# 180G with 44G sump need techincal approval



## Mrmofo (Feb 11, 2007)

just finnished what i think is reasonable, live in australia, atm the tank stays at 24.5 degrees without chiller cause of loss through pipes n stuff then heated up in final return but here is the specs

6x2x2 - 180 gal / 700Litre

5x aqua one 104 power heads (2000 lph per one) 10,000lph

2x 660 aquamaster (i think) (600lph per one) 1,200lph

1x[return from sump]helia 6655(6600lph 6000lph through head loss) 6000lph

1x [close loop]aqua one 2400 (2000lph through head loss) 2000lph
_________
19,200lph flow

1x bank of 6x t5's

1x 44gallons / 180 litre sump.

1xchullopra algea (dont know spelling and will give results / over growth to anyone in sydney that wants withint a reasonable distance when it starts growing)
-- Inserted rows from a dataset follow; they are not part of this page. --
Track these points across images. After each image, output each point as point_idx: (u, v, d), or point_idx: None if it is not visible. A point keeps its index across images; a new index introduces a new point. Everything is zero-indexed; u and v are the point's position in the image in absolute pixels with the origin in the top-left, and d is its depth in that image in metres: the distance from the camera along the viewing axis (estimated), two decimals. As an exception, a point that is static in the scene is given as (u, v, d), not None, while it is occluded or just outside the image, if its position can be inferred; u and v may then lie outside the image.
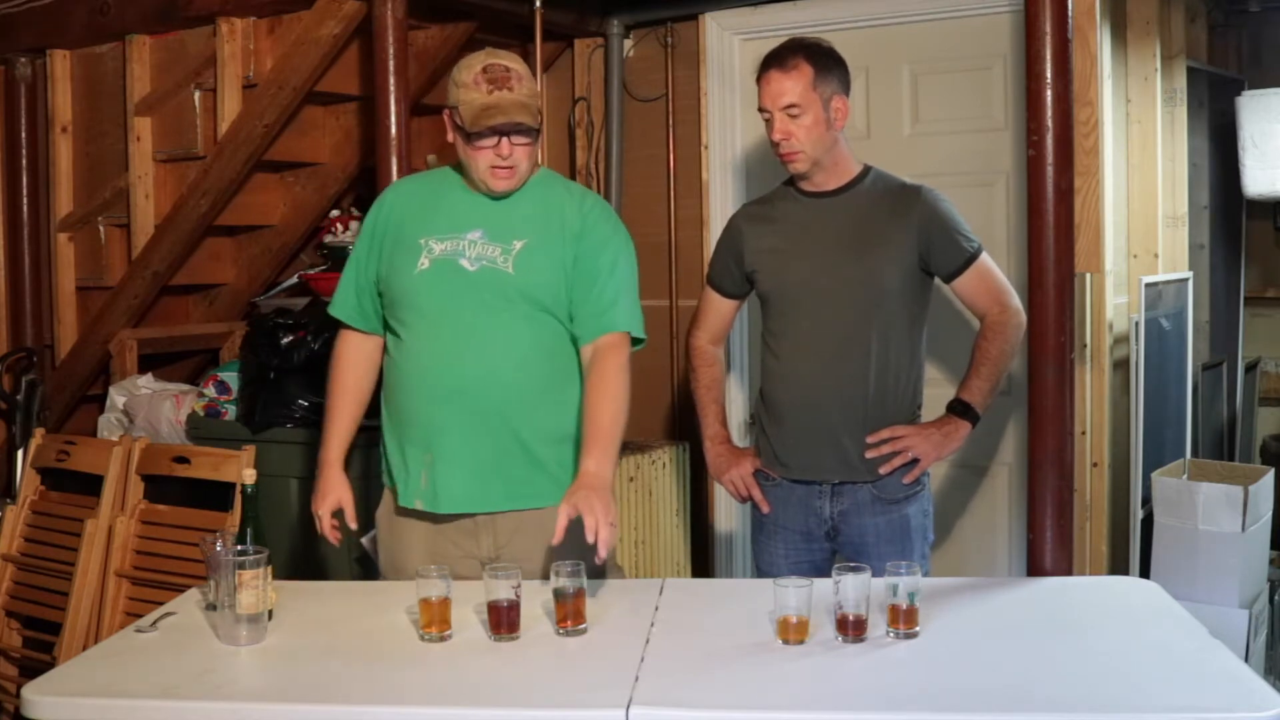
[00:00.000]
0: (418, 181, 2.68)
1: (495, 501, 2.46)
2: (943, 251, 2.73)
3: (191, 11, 3.86)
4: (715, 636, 2.13)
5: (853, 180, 2.77)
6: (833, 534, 2.77)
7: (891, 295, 2.70)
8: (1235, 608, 3.25)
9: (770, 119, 2.70)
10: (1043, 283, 2.49)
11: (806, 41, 2.73)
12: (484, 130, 2.36)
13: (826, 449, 2.73)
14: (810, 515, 2.77)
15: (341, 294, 2.60)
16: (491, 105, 2.35)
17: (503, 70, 2.38)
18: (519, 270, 2.42)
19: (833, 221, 2.74)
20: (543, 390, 2.46)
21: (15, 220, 4.44)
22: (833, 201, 2.76)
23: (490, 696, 1.90)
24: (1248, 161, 3.99)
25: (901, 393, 2.74)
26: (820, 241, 2.74)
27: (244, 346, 3.91)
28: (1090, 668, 1.93)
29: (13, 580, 3.42)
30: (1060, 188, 2.47)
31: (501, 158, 2.39)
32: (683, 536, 4.05)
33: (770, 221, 2.84)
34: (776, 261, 2.79)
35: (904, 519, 2.74)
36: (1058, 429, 2.49)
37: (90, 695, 1.94)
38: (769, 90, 2.69)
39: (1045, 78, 2.46)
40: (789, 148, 2.69)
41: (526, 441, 2.44)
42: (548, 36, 4.02)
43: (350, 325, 2.60)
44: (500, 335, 2.42)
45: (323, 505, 2.54)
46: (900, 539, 2.73)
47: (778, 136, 2.69)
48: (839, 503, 2.75)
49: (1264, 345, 4.69)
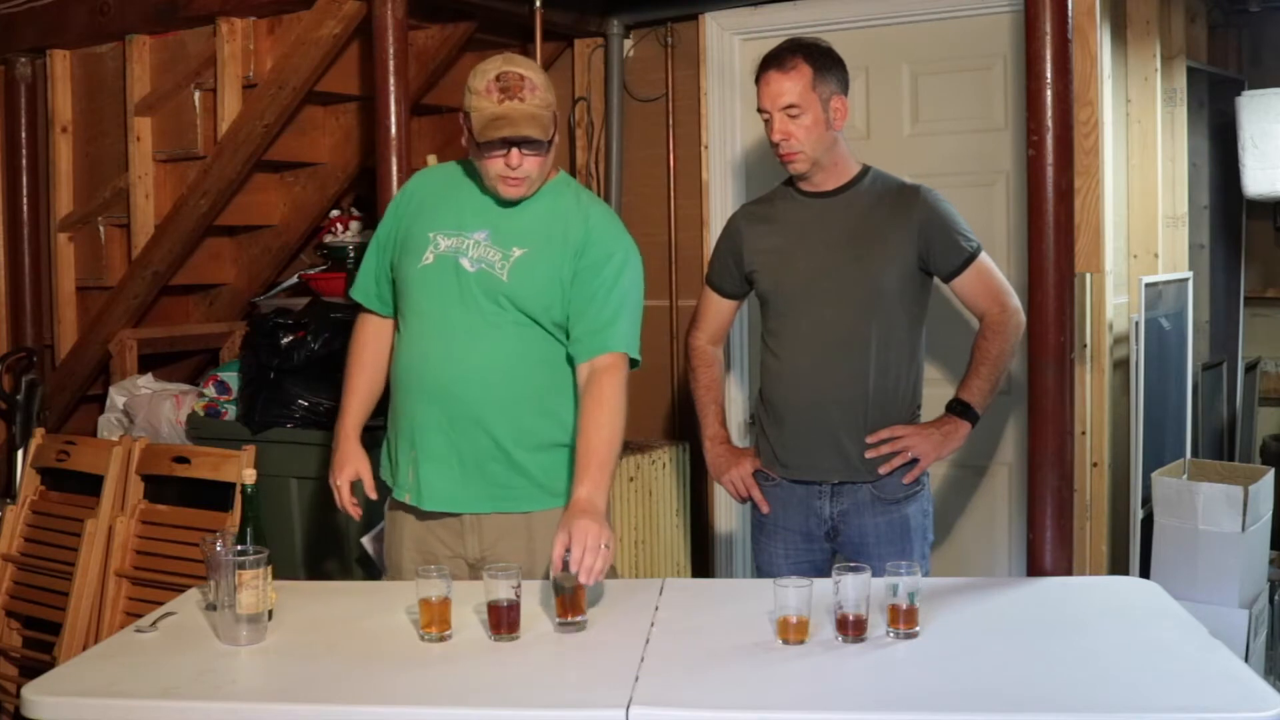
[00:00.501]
0: (442, 171, 2.61)
1: (477, 503, 2.46)
2: (942, 251, 2.72)
3: (191, 11, 3.85)
4: (715, 636, 2.13)
5: (852, 180, 2.77)
6: (833, 534, 2.77)
7: (891, 295, 2.70)
8: (1235, 608, 3.25)
9: (770, 119, 2.70)
10: (1043, 283, 2.49)
11: (805, 42, 2.74)
12: (493, 141, 2.33)
13: (826, 449, 2.73)
14: (810, 515, 2.77)
15: (362, 277, 2.62)
16: (500, 116, 2.31)
17: (516, 78, 2.33)
18: (513, 279, 2.41)
19: (832, 221, 2.74)
20: (526, 398, 2.44)
21: (15, 220, 4.44)
22: (832, 201, 2.76)
23: (490, 696, 1.90)
24: (1248, 161, 3.99)
25: (901, 393, 2.74)
26: (820, 241, 2.74)
27: (244, 346, 3.91)
28: (1090, 668, 1.93)
29: (13, 580, 3.42)
30: (1060, 188, 2.47)
31: (511, 168, 2.36)
32: (683, 536, 4.05)
33: (770, 221, 2.83)
34: (776, 262, 2.79)
35: (904, 519, 2.74)
36: (1058, 429, 2.49)
37: (90, 695, 1.94)
38: (768, 91, 2.69)
39: (1045, 78, 2.46)
40: (788, 148, 2.69)
41: (506, 447, 2.43)
42: (548, 36, 4.02)
43: (368, 308, 2.62)
44: (486, 340, 2.42)
45: (341, 475, 2.54)
46: (900, 539, 2.73)
47: (777, 137, 2.69)
48: (839, 503, 2.75)
49: (1264, 345, 4.69)
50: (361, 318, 2.66)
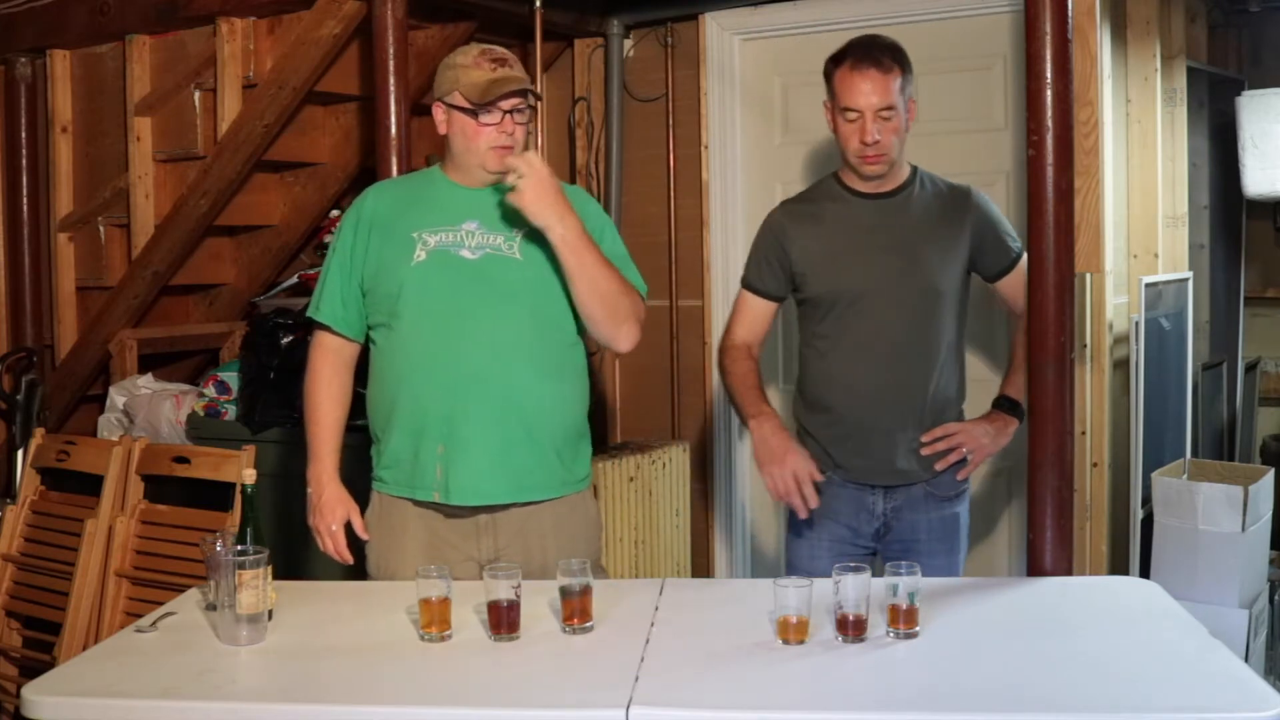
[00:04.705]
0: (397, 182, 2.71)
1: (503, 493, 2.46)
2: (992, 253, 2.74)
3: (191, 11, 3.86)
4: (715, 636, 2.13)
5: (906, 181, 2.74)
6: (884, 531, 2.76)
7: (948, 297, 2.71)
8: (1235, 608, 3.25)
9: (858, 120, 2.62)
10: (1043, 283, 2.48)
11: (889, 40, 2.69)
12: (495, 100, 2.40)
13: (885, 452, 2.71)
14: (862, 511, 2.76)
15: (326, 299, 2.54)
16: (499, 79, 2.42)
17: (500, 53, 2.47)
18: (526, 256, 2.45)
19: (891, 224, 2.71)
20: (548, 376, 2.47)
21: (15, 220, 4.44)
22: (888, 203, 2.72)
23: (490, 696, 1.90)
24: (1248, 161, 3.99)
25: (953, 392, 2.77)
26: (878, 245, 2.70)
27: (244, 346, 3.92)
28: (1090, 668, 1.93)
29: (13, 580, 3.42)
30: (1060, 188, 2.47)
31: (506, 134, 2.43)
32: (683, 536, 4.05)
33: (819, 222, 2.76)
34: (832, 264, 2.72)
35: (955, 516, 2.77)
36: (1058, 429, 2.49)
37: (90, 695, 1.93)
38: (864, 89, 2.60)
39: (1045, 78, 2.46)
40: (878, 150, 2.62)
41: (533, 429, 2.45)
42: (548, 36, 4.02)
43: (332, 329, 2.55)
44: (504, 322, 2.43)
45: (333, 519, 2.50)
46: (951, 536, 2.76)
47: (870, 139, 2.61)
48: (893, 499, 2.74)
49: (1264, 345, 4.69)
50: (318, 349, 2.58)
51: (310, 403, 2.58)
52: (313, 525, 2.53)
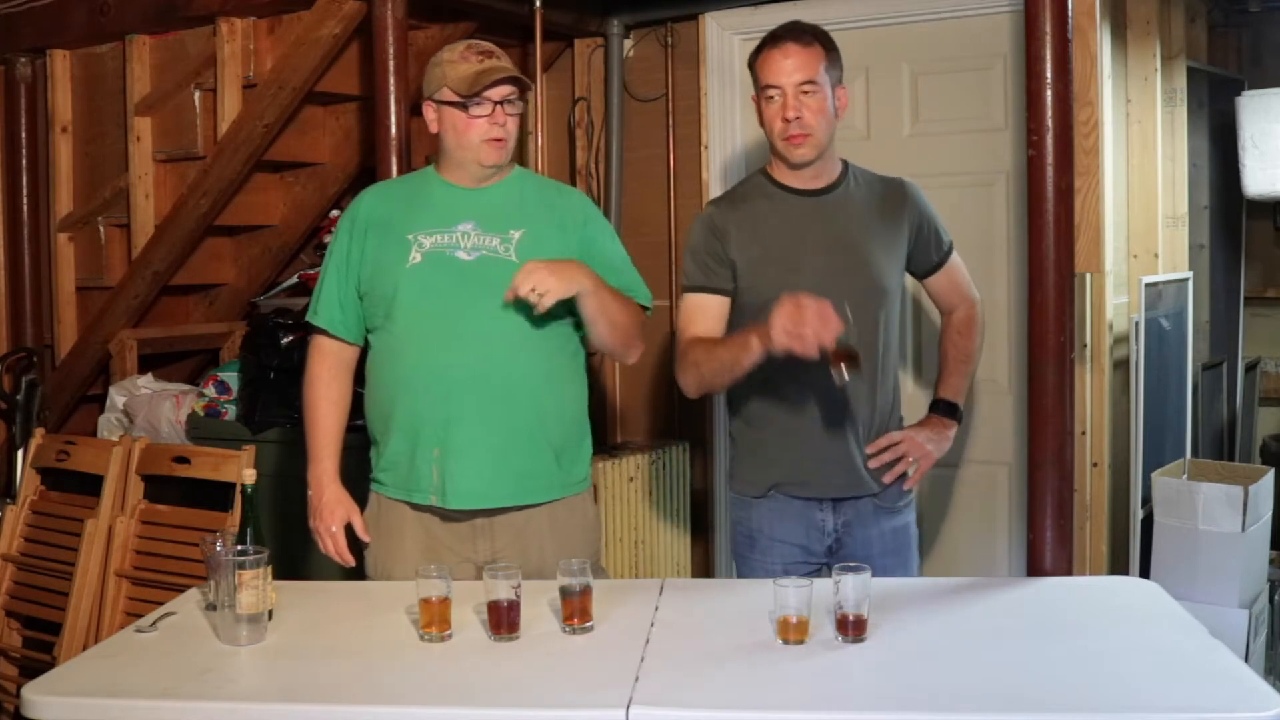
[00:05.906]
0: (392, 184, 2.71)
1: (502, 496, 2.46)
2: (926, 248, 2.66)
3: (191, 11, 3.86)
4: (715, 636, 2.13)
5: (840, 177, 2.63)
6: (835, 548, 2.62)
7: (891, 297, 2.62)
8: (1235, 608, 3.25)
9: (777, 96, 2.51)
10: (1043, 283, 2.48)
11: (813, 25, 2.61)
12: (483, 89, 2.40)
13: (837, 464, 2.59)
14: (810, 529, 2.62)
15: (324, 303, 2.54)
16: (486, 69, 2.43)
17: (486, 46, 2.49)
18: (523, 258, 2.42)
19: (830, 222, 2.59)
20: (545, 377, 2.47)
21: (15, 220, 4.44)
22: (825, 201, 2.60)
23: (490, 696, 1.90)
24: (1248, 161, 3.99)
25: (895, 397, 2.69)
26: (820, 245, 2.57)
27: (244, 346, 3.92)
28: (1090, 668, 1.93)
29: (13, 580, 3.42)
30: (1060, 188, 2.47)
31: (498, 125, 2.44)
32: (683, 536, 4.05)
33: (754, 222, 2.60)
34: (770, 267, 2.55)
35: (905, 527, 2.68)
36: (1058, 429, 2.49)
37: (90, 695, 1.93)
38: (782, 64, 2.50)
39: (1045, 78, 2.46)
40: (800, 128, 2.50)
41: (530, 431, 2.45)
42: (548, 36, 4.02)
43: (331, 333, 2.55)
44: (500, 324, 2.42)
45: (334, 521, 2.50)
46: (904, 548, 2.67)
47: (790, 114, 2.49)
48: (842, 514, 2.62)
49: (1264, 345, 4.69)
50: (317, 352, 2.58)
51: (309, 406, 2.58)
52: (313, 527, 2.53)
1x [sump] 48 watt power compact = to 240watt 5000k for algea grow out




4x 300watt heaters in sump

1x sump 44gal / 90 litres




sump configeration is 4 sections



stage 1 - mechanical filtration

stage 2 - empty for time being

stage 3 - refugium

stage 4 - return pump

1x roll for plumbers tape

hoping to host the softies as im in love with the coraliamophs or how ever you spell it. i also plan on doin the old 'mangrove' skimmer trick to stay as natural + low energy as possible but if doesnt work ill be using the reefoctopus 200 series.


plz tell me if i missed anything as yea im still abit of a noob, i left room to put in controllers/probes later on. its been a great experience setting up my first big boy and anyone in sydney that is having any problems should see 

plumbing solutions:
- st george aquariums a guy named keren
- majestic aquariums

all glass needs inclueding tank:
- xtreme aquariums


live rock / tank stand
- Aquamaster Aquariums
ill be adding pics when my live rock is delivered, but just so exited that it is running, not leaking, not electrocuting, not falling apart or killing anything in any way shape or form

budget = $1500
real life = $2000

on an apprentice wage...

as these people have helped me so much for setting up the tank and stil would just be a big glass if they didnt help me asmuch as they did


----------



## assualt911 (Jul 15, 2007)

wow thats cold :blueshake: :blueshake: :blueshake:


----------



## Mrmofo (Feb 11, 2007)

good or bad thing? i can up it easily because without heaters it sits at about 23 degrees...im talking celcius


----------